U.S. forces in central Iraq have been plagued by sneak attacks on their positions and patrols. At least 63 American soldiers have been killed in attacks and accidents in Iraq since major combat was declared over on May 1.

On Sunday night, less than 24 hours after Sidewinder's start, two M-1 tanks patrolling a section of Baqouba rife with hostile fire were attacked by rocket-propelled grenades. The near-impenetrable tanks were undamaged and the crews unhurt, but the patrol failed to find the attackers.

There were no reports of U.S. casualties during Sidewinder, the military said, nor was there any indication that the operation had netted any of Iraq's most wanted fugitives.

The military said the raids targeted loyalists from Saddam's former Baath Party, former military leaders and "terrorists" suspected in anti-U.S. attacks.

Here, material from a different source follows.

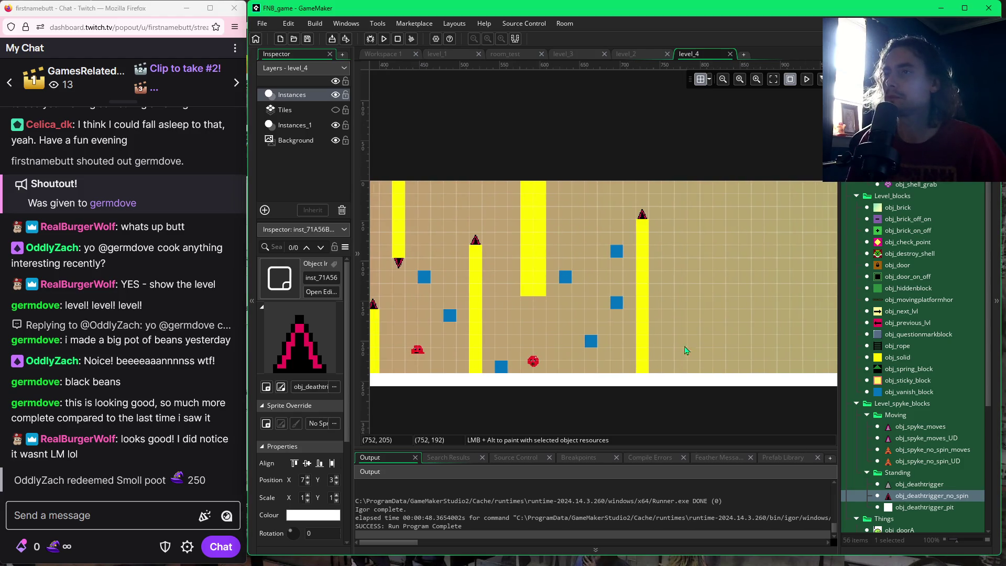
pyautogui.hscroll(2, 653, 348)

The American forces arrested a man in Khalis, 45 miles north of Baghdad, suspected of recruiting others to attack U.S. troops. In Dojima, a town where residents recently polished the still-standing portrait of Saddam, police raided the homes of alleged Saddam loyalists suspected of hiding caches of arms, including rocket-propelled grenades -- the weapon of choice in many recent ambushes.

The military also announced the arrest Saturday of 15 suspects in Mosul, in northern Iraq, confiscating Baath party documents and Republican Guard uniforms, as well as weapons.

U.S. officials in Washington have said repeatedly that Iraqi resistance to American rule is not centrally organized. But commanders on the ground painted a different picture.

Young called the resistance northeast of Baghdad "an organized effort." And Capt. John Wrann said: "It's got to be a coordinated thing." On Monday, the London-based human rights group Amnesty International said it had evidence that the U.S. military violated international law by subjecting prisoners to "cruel, inhuman or degrading" conditions at its Iraq detention centers.

The group said in a report that hundreds of Iraqis held at U.S.-run tent camps and former Iraqi government prisons have been denied the right to see families or lawyers or have a judge review their detention.

The report coincides with a United Nations conference on human rights that began Monday in Baghdad. The conference, which focuses on abuses during Saddam's rule, will coordinate investigations into the regime's alleged killings of some 300,000 Iraqis.

A U.S. military spokesman in Baghdad said military officials could not comment on the Amnesty report because they had not received it.